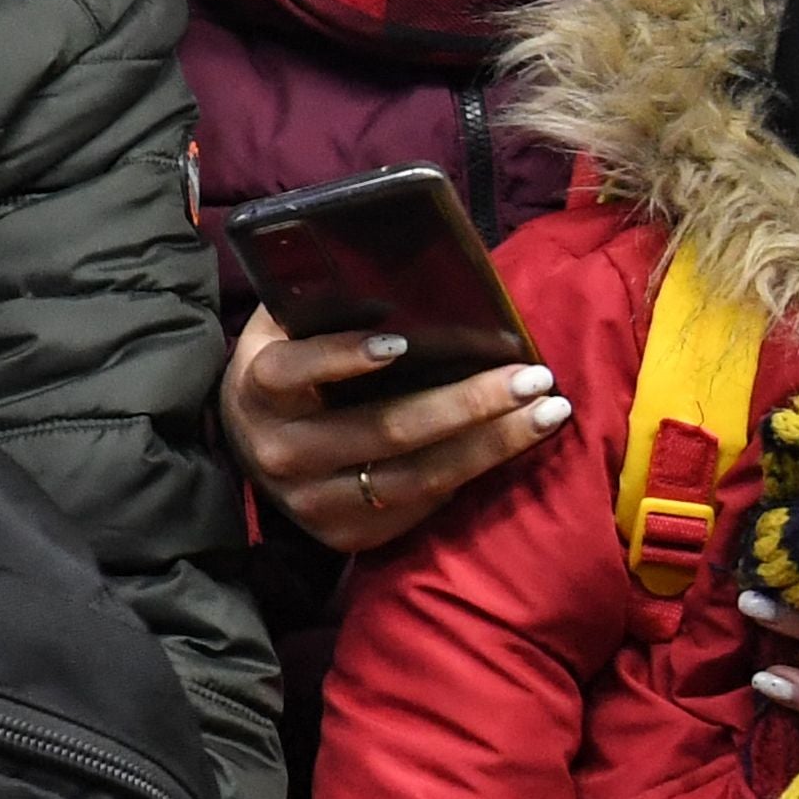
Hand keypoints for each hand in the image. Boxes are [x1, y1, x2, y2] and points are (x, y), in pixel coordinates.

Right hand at [224, 304, 568, 555]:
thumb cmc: (287, 368)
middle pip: (384, 430)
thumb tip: (394, 264)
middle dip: (466, 403)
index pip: (295, 372)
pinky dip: (471, 474)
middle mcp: (280, 451)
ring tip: (547, 412)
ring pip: (416, 477)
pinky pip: (419, 506)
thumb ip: (322, 304)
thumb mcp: (284, 330)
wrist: (251, 446)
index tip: (401, 343)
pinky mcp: (344, 535)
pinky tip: (512, 444)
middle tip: (532, 376)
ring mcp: (311, 501)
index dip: (344, 358)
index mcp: (259, 390)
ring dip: (490, 444)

--- Instructions for the task ---
In the records above, which lines hold the string "middle"? Copy each one.

--- Answer section ---
middle pip: (384, 430)
middle dip: (466, 403)
middle mcp: (280, 451)
middle tip: (532, 376)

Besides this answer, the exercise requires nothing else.